Belajar Ibadah, Melatih Istitha’ah
Setiap dua pekan sekali, kami berkumpul di KBIHU An Namiroh. Tidak langsung duduk, tidak langsung membuka buku manasik. Kami berjalan dulu—dua kilometer, bersama-sama.
Bagi sebagian orang, dua kilometer mungkin terdengar sepele. Tetapi bagi calon jamaah haji, jarak itu adalah pengingat awal: ibadah haji bukan hanya soal hafalan niat dan urutan rukun, melainkan juga soal kesiapan tubuh.
Manasik yang kami jalani memang sengaja dirancang berbeda. Setiap pertemuan dibuka dengan jalan kaki sekitar dua kilometer, baru kemudian dilanjutkan dengan praktik manasik dan pembekalan lainnya. Bukan tanpa alasan. Di tanah suci nanti, berjalan kaki bukan aktivitas tambahan—melainkan bagian utama dari ibadah itu sendiri.
Haji dan Realitas Jarak
Di atas kertas, haji terlihat sederhana: ihram, wukuf, tawaf, sa’i, tahallul, tertib. Namun di lapangan, setiap rukun itu dihubungkan oleh jarak.
Dari hotel ke Masjidil Haram.
Dari tenda Mina ke lokasi jumrah.
Dari Arafah ke Muzdalifah, lalu kembali ke Mina.
Dalam satu hari, jamaah bisa menempuh beberapa kilometer. Bahkan pada puncak haji, total jarak jalan kaki dapat mencapai belasan kilometer—di tengah cuaca panas, kepadatan manusia, dan kelelahan fisik.

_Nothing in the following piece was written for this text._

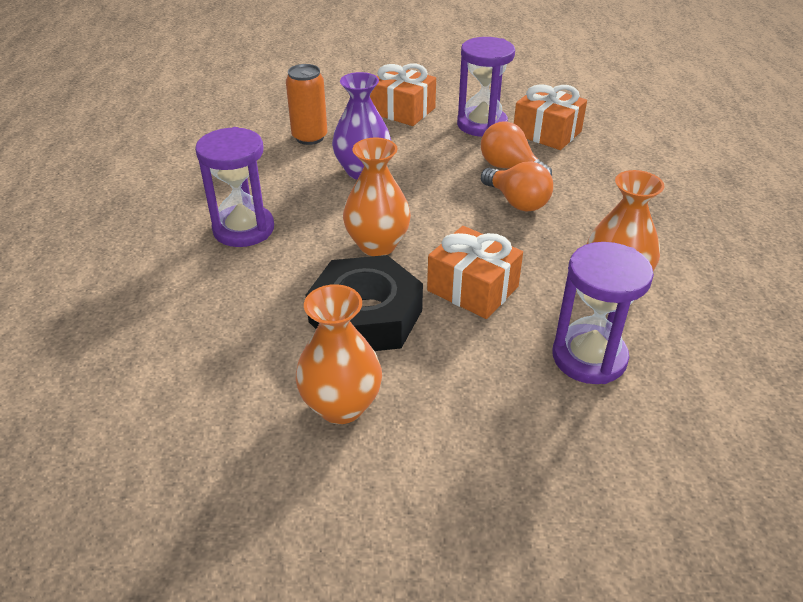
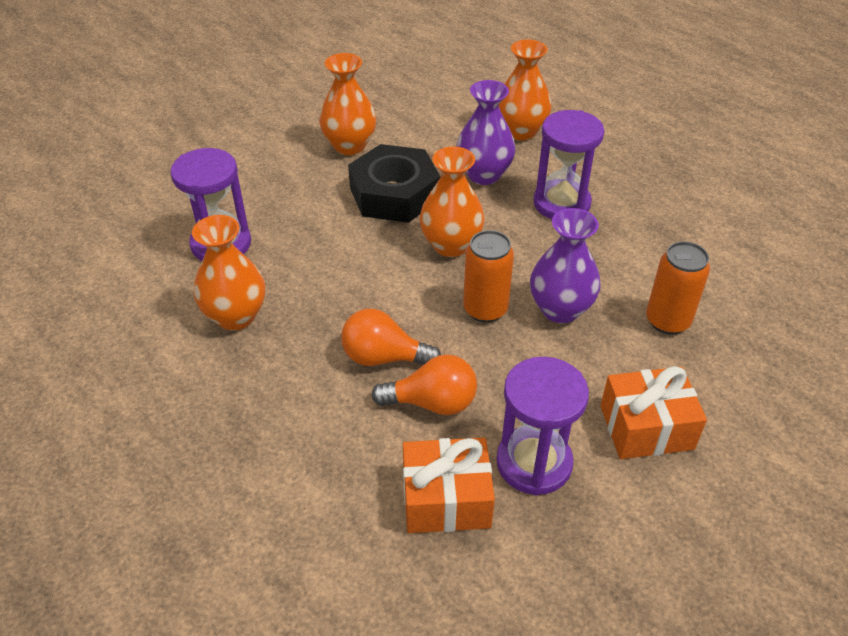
camera: 140 degrees right, 5 degrees up
(153, 312) = (520, 131): none -> orange vase
(261, 288) = (484, 175): none -> purple vase
(412, 194) = (485, 309): none -> orange can
(472, 288) = (343, 250): orange gift -> none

Karena itulah, jalan kaki dua kilometer di awal manasik bukan sekadar pemanasan. Ia adalah simulasi kecil dari realitas besar yang akan dihadapi.
Dua Pekan Sekali: Ritme yang Manusiawi
Manasik dua pekan sekali memberi ruang bernapas. Tidak terlalu rapat, tidak terlalu jarang.
Dalam jeda dua pekan itu, jamaah punya waktu:
-
Mengulang materi manasik
-
Mempraktikkan jalan kaki secara mandiri
-
Menyesuaikan kondisi tubuh
-
Mengevaluasi diri: apakah masih cepat lelah, apakah lutut mulai terasa, apakah napas masih tersengal
Manasik tidak lagi terasa seperti kelas teori, melainkan proses pendampingan. Setiap pertemuan menjadi titik cek: bukan hanya pemahaman ibadah, tetapi juga perkembangan fisik.
Jalan Kaki sebagai Bahasa Tubuh
Menariknya, banyak “cerita” muncul justru saat berjalan.
Ada yang baru sadar sepatunya terlalu keras.
Ada yang mulai belajar mengatur napas.
Ada yang memilih memperlambat langkah, belajar tidak memaksakan diri.
Di sinilah manasik menjadi sangat manusiawi. Jamaah belajar mendengarkan tubuhnya sendiri. Karena istitha’ah—kemampuan untuk berhaji—bukan sekadar dinyatakan lewat surat keterangan kesehatan, tetapi juga lewat kesadaran diri.
Islam tidak memaksa. Tubuh pun memberi sinyal.
Dari Istitha’ah Kesehatan ke Istitha’ah Kesadaran
Pemeriksaan kesehatan (MCU) memang menentukan kelayakan secara medis. Namun manasik yang disertai latihan fisik rutin membantu jamaah mencapai bentuk istitha’ah yang lebih dalam: kesiapan mental dan kesadaran batas diri.
Jalan kaki dua kilometer mengajarkan:
-
Kesabaran
-
Konsistensi
-
Kerendahan hati untuk berhenti jika lelah
-
Kebersamaan dalam ritme yang berbeda-beda
Semua itu kelak sangat dibutuhkan di tanah suci.
Manasik Bukan Sekadar Simulasi, Tapi Persiapan Hidup
Pada akhirnya, manasik seperti ini bukan hanya mempersiapkan jamaah untuk haji, tetapi juga untuk menjalani ibadah dengan lebih jujur.
Jujur pada kondisi tubuh.
Jujur pada kemampuan diri.
Jujur bahwa haji bukan ajang membuktikan kekuatan, melainkan perjalanan kepasrahan.